Au Mali, la justice vient de décider le maintien en détention d’Étienne Fakaba Sissoko, un éminent universitaire connu pour ses critiques à l’égard de la junte militaire au pouvoir. Malgré une première décision ordonnant sa remise en liberté, M. Sissoko reste derrière les barreaux après le renvoi surprise de son procès en appel ce lundi. Une affaire qui soulève des inquiétudes quant à la liberté d’expression dans un pays en proie à une crise politique profonde.
Une voix critique réduite au silence
Étienne Fakaba Sissoko, chercheur respecté et professeur à la Faculté des sciences économiques de Bamako, est l’une des rares personnalités à oser encore exprimer publiquement des opinions critiques envers les autorités maliennes. Son engagement lui vaut aujourd’hui de lourdes poursuites judiciaires.
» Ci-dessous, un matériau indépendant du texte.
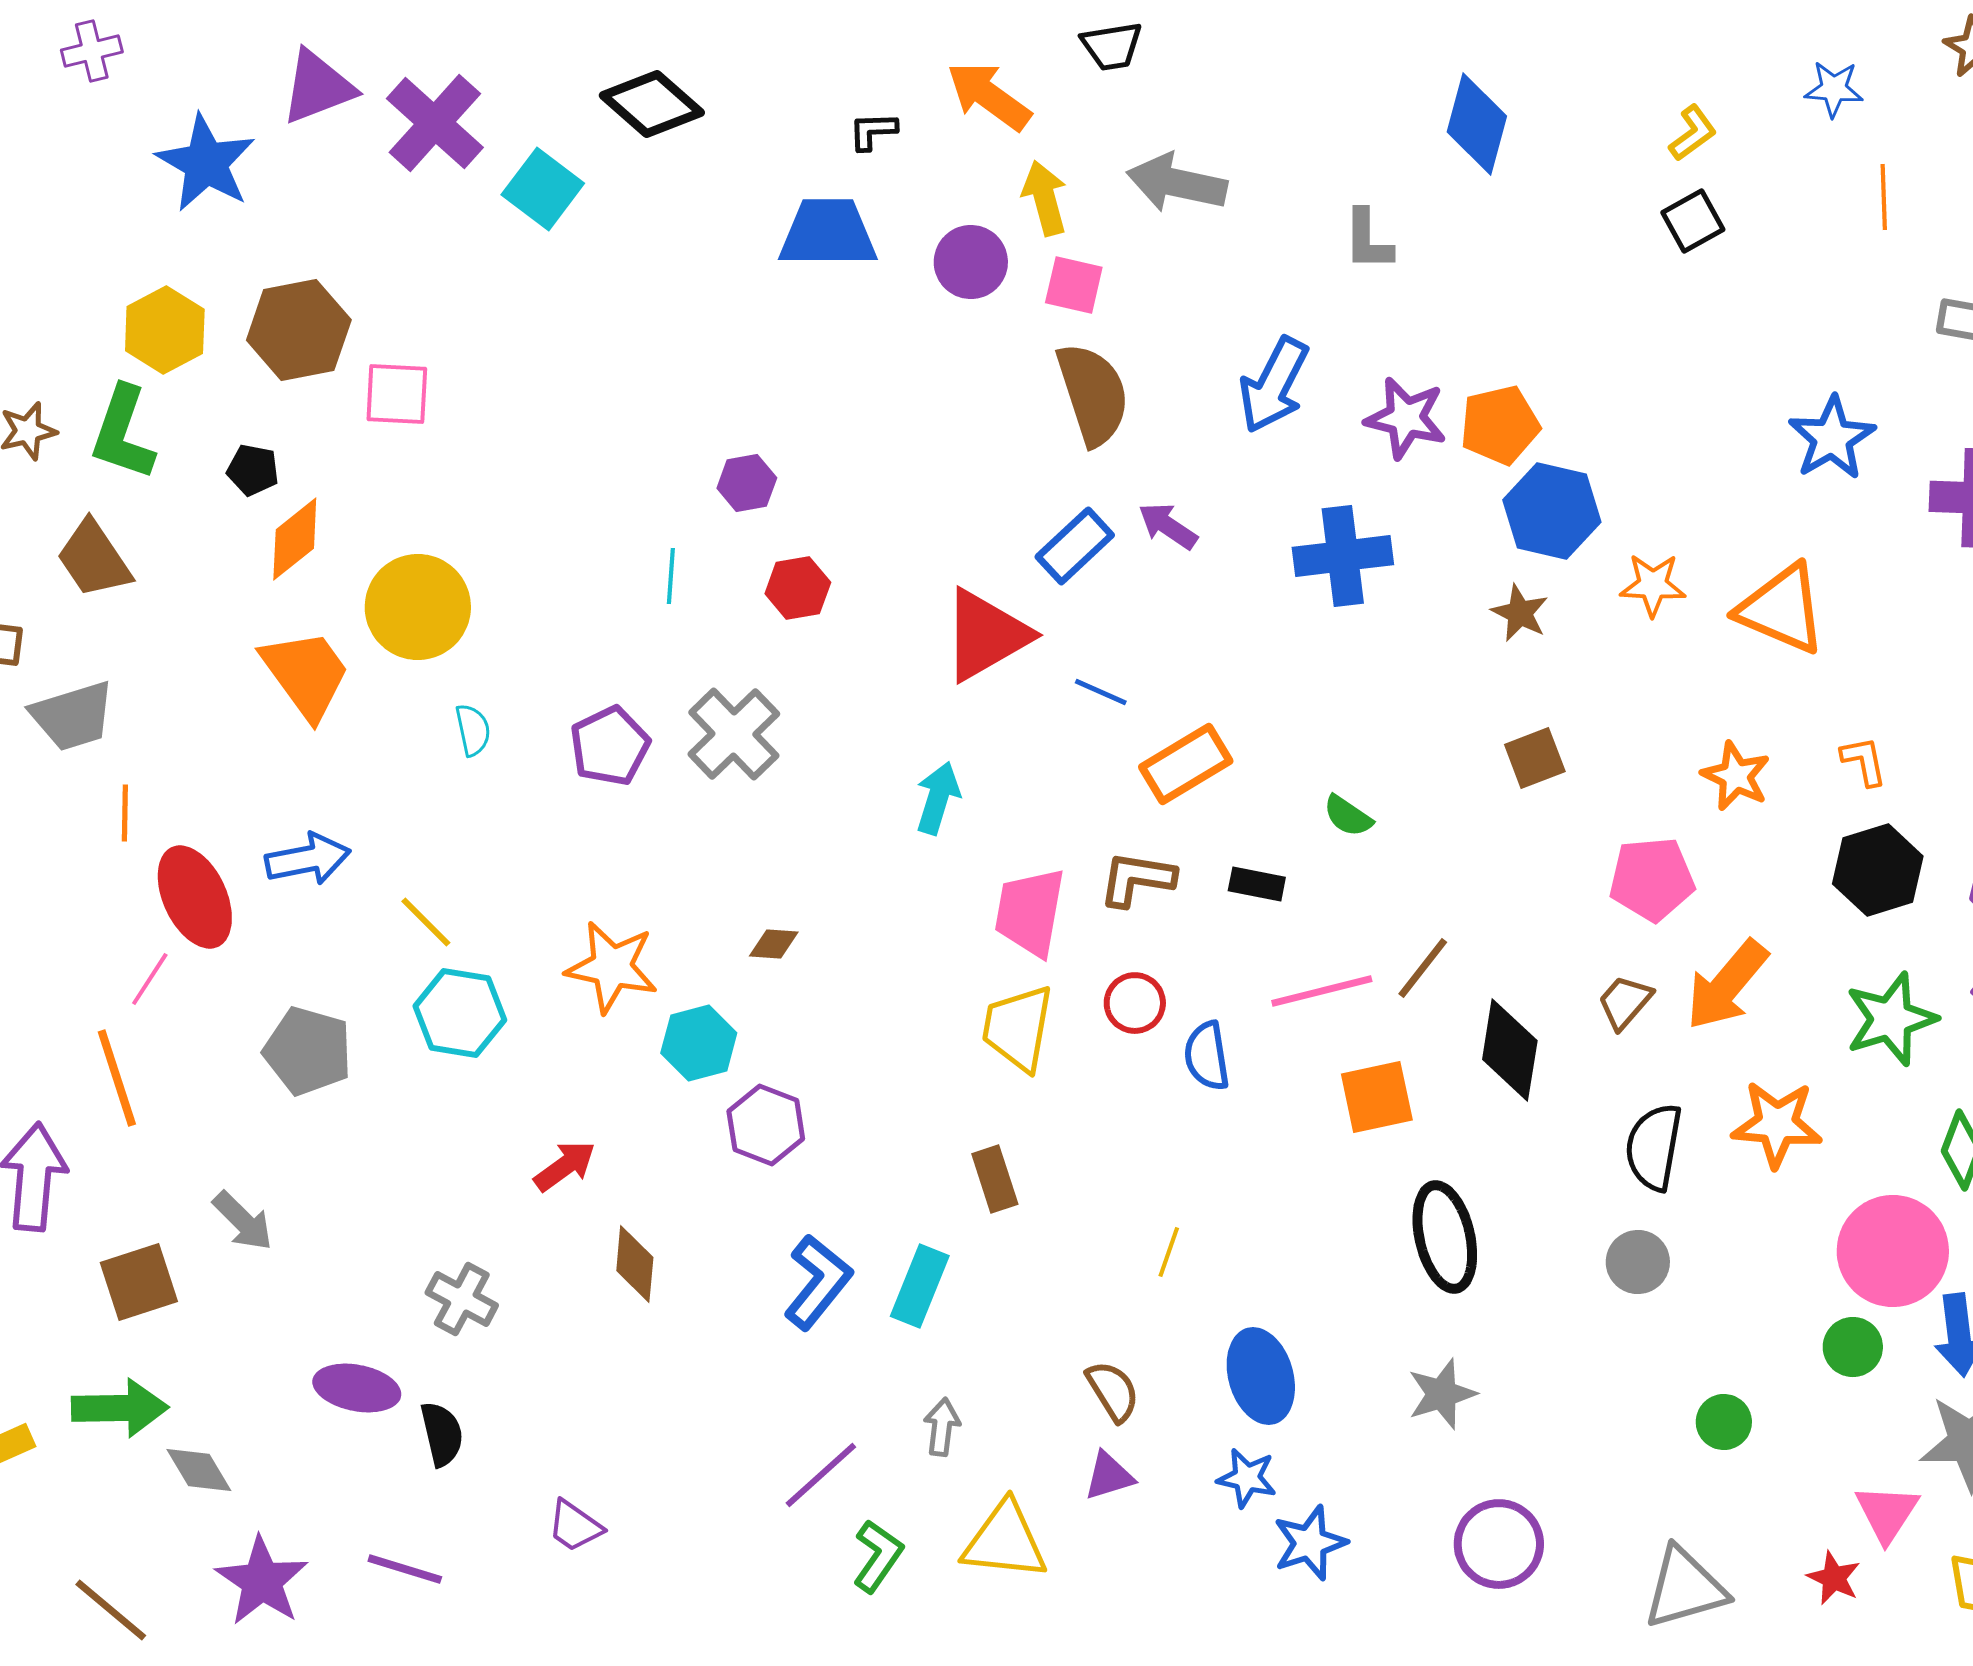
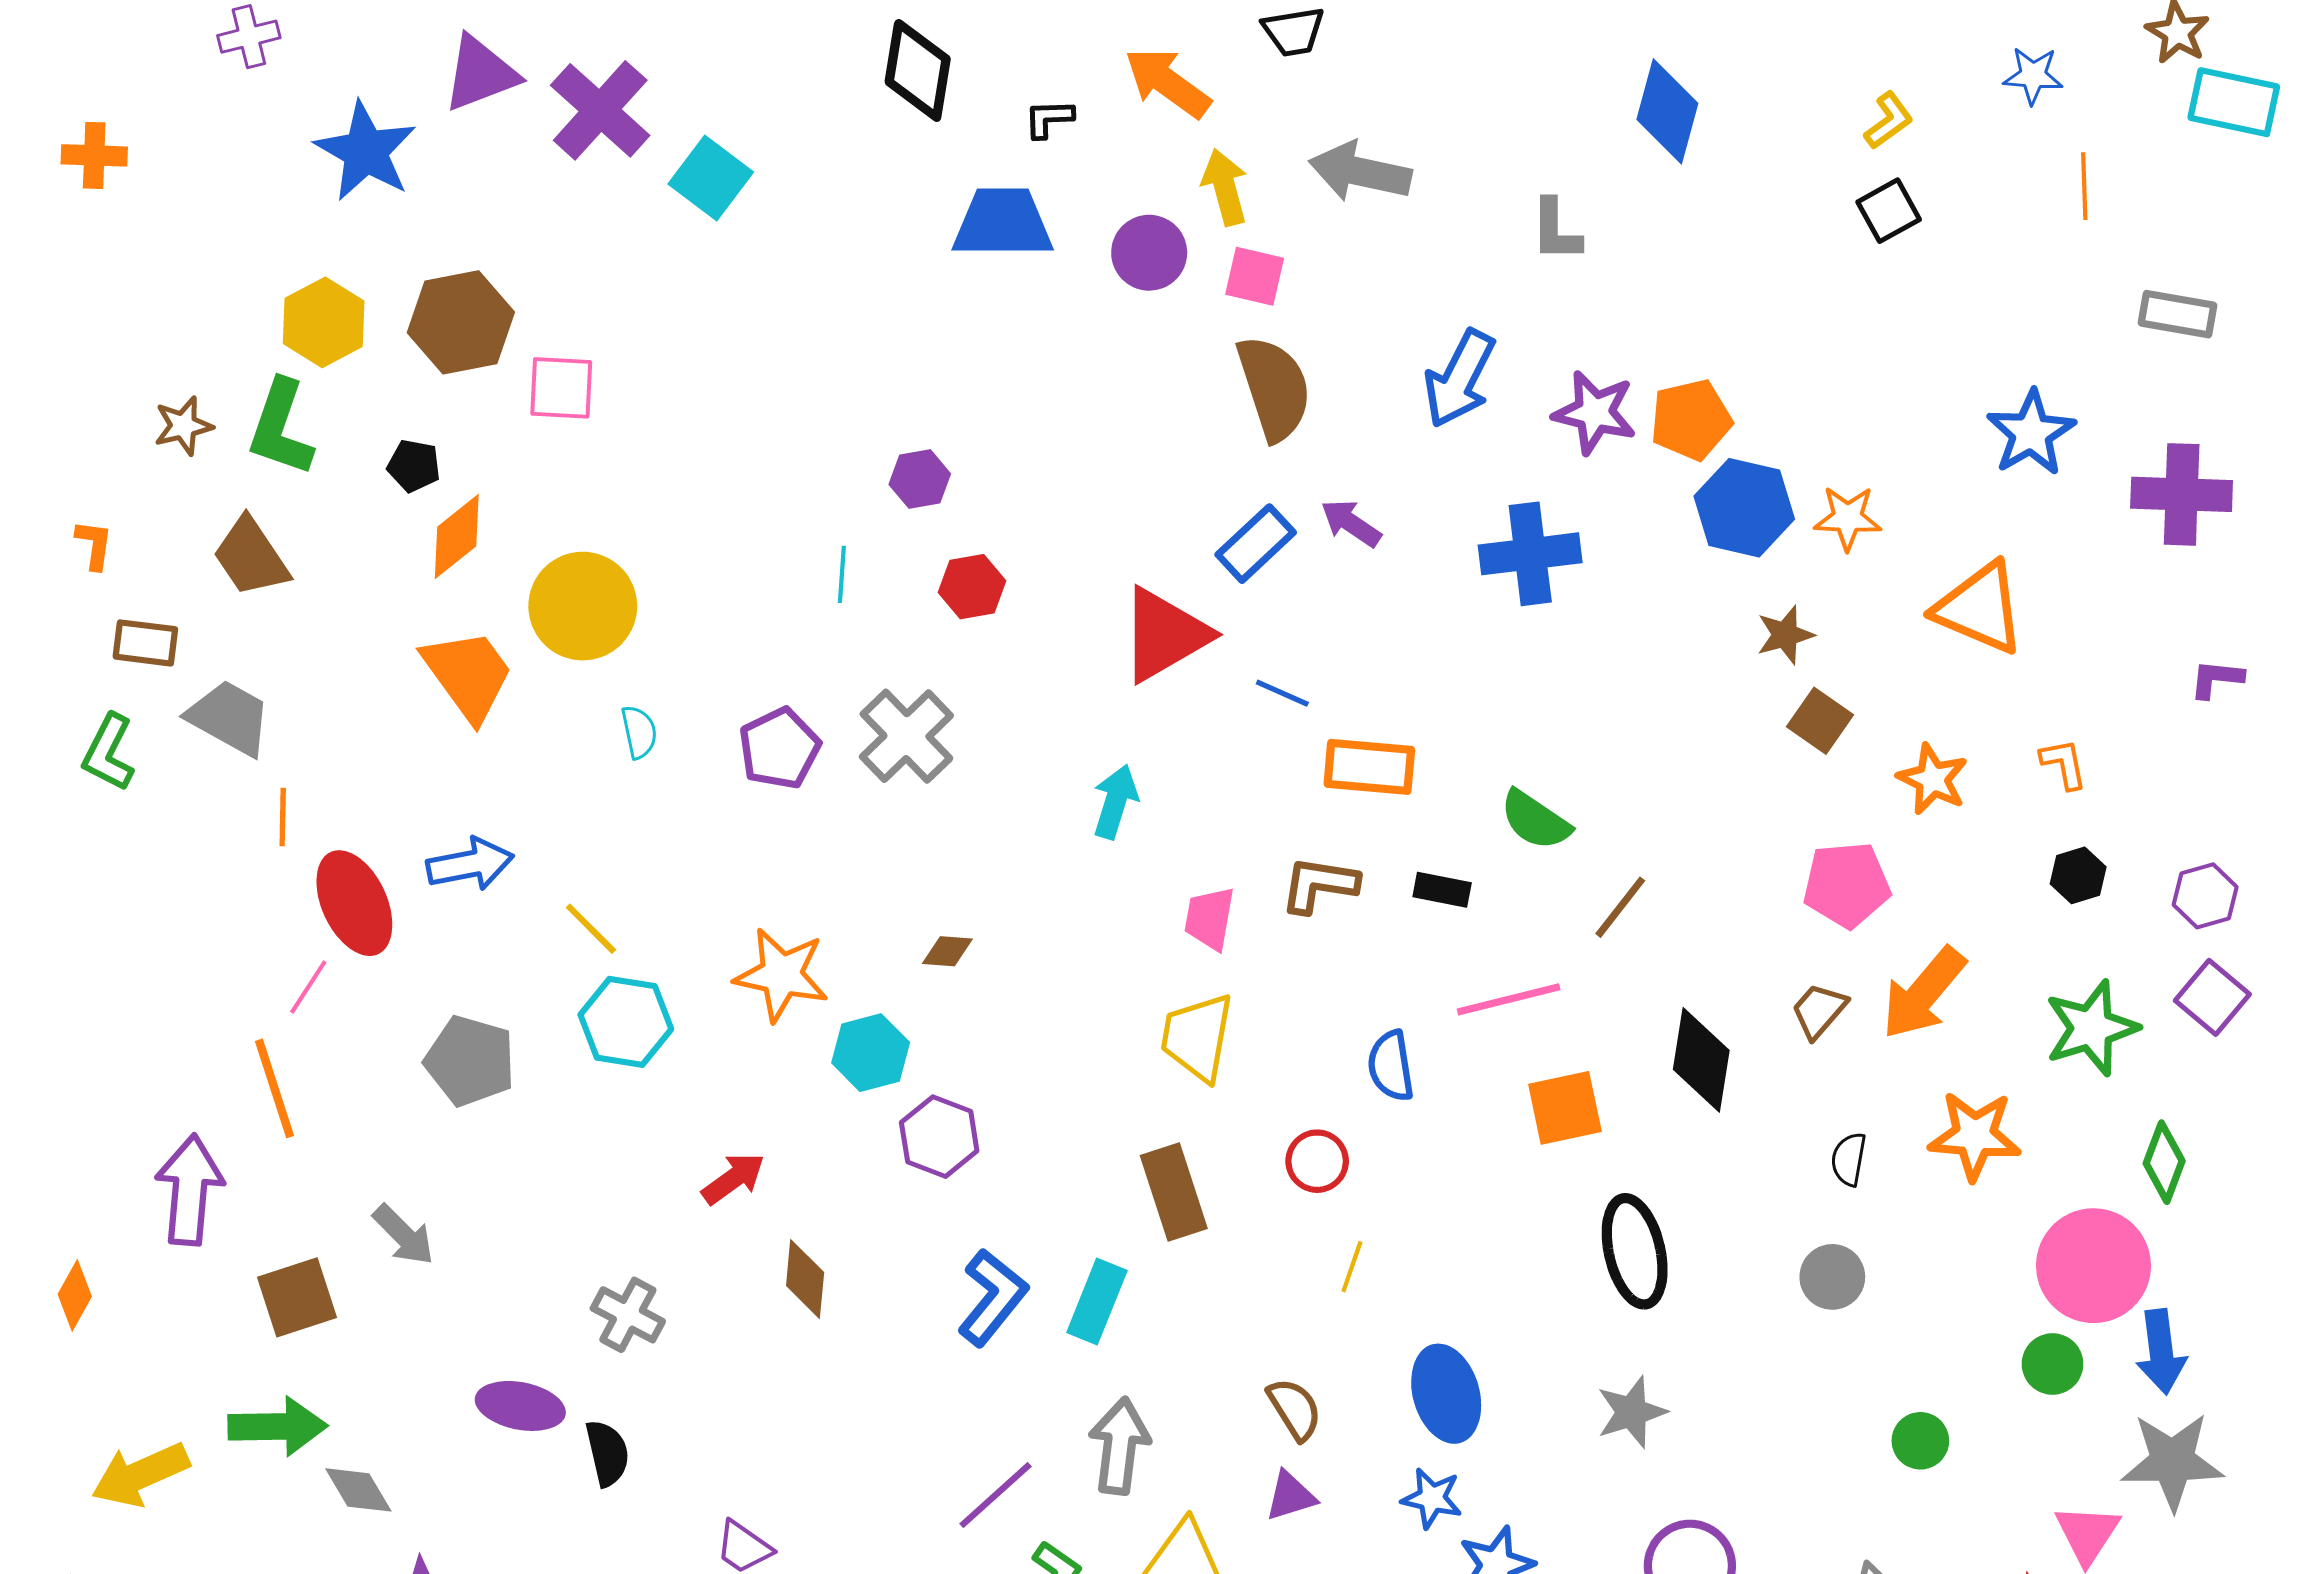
black diamond: (652, 104) -> (918, 70), moved, turned 58
orange star: (1653, 585) -> (1848, 518), moved
brown star: (1520, 613) -> (1785, 635), moved, turned 30
gray trapezoid: (73, 716) -> (229, 718), turned -134
brown square: (1535, 758) -> (1820, 721), moved, turned -34
orange rectangle: (1186, 764) -> (1369, 767), turned 36
green semicircle: (1348, 816) -> (1535, 820), size x1.4
black hexagon: (1878, 870) -> (2078, 875), size x0.6
pink trapezoid: (1030, 912) -> (1210, 918), size x0.7
brown line: (1423, 968) -> (1620, 907), moved
red circle: (1135, 1003) -> (1317, 1161), moved
black semicircle: (1654, 1147) -> (1849, 1159), size x0.6
brown rectangle: (995, 1179) -> (1174, 1192), size x1.4
gray arrow: (942, 1427) -> (1119, 1446), size x1.6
Incarcéré depuis fin mars, il avait été condamné en mai à 2 ans de prison, dont un an ferme, pour “atteinte au crédit de l’État”, “injures” et “diffusion de fausses nouvelles”.
Au cœur des accusations, la publication en 2023 d’un ouvrage dans lequel M. Sissoko dénonce les méthodes de communication de la junte, basées selon lui sur “la propagande, l’agitation, la manipulation et même le mensonge”. Des propos qui n’ont pas été du goût du pouvoir en place, issu du coup d’État de 2020 ayant renversé le président Ibrahim Boubacar Keïta, dont M. Sissoko était un ancien conseiller.
Un procès en appel au goût amer
L’espoir d’une libération s’était pourtant dessiné pour l’universitaire mi-octobre, lorsque la justice avait accédé à sa demande de remise en liberté provisoire dans l’attente de son procès en appel. Mais le répit aura été de courte durée. Un pourvoi immédiat du parquet a suspendu l’application de cette décision.
Ce lundi, nouveau coup de théâtre lors de l’ouverture du procès en appel tant attendu. Arguant d’un vice de procédure, la cour a décidé de renvoyer le dossier au 2 décembre prochain. Dans la foulée, elle a surtout ordonné le maintien en détention de M. Sissoko. Une décision incompréhensible pour ses proches, qui dénoncent un acharnement judiciaire motivé par des considérations politiques.
Nous sommes très inquiets mais Étienne garde la tête haute. Il compte prouver son innocence et rétablir la vérité.
Un proche d’Étienne Fakaba Sissoko
La liberté académique en danger
Pour de nombreux observateurs, le cas Sissoko illustre la réduction de l’espace des libertés au Mali, en particulier la liberté d’expression et le débat démocratique. Depuis le putsch de 2020, les autorités de transition font l’objet de critiques récurrentes pour leur gestion de la dissidence et les atteintes aux droits fondamentaux.
Dans le milieu universitaire, cette affaire fait figure d’avertissement pour tous ceux qui voudraient exprimer des opinions contraires à la ligne officielle. Face à la détermination du pouvoir à faire taire les voix critiques, beaucoup redoutent un dangereux précédent pour la liberté académique et le pluralisme des idées.
Un pays sous tension
Au-delà du cas individuel d’Étienne Fakaba Sissoko, c’est le climat politique global du Mali qui inquiète. Confronté à une grave crise sécuritaire liée aux groupes jihadistes, le pays reste profondément divisé deux ans après le dernier coup d’État militaire. Les dissensions entre la junte et une partie de la classe politique et de la société civile rendent difficile toute perspective de normalisation.
Dans ce contexte, le sort réservé aux détracteurs du pouvoir, comme M. Sissoko, est scruté avec attention. Il en dit long sur l’état de la démocratie malienne et les défis immenses qui restent à relever pour restaurer un véritable État de droit. En attendant, un universitaire croupit en prison pour avoir osé penser différemment. Un terrible gâchis pour le Mali, qui aurait tant besoin des lumières de ses intellectuels pour construire son avenir.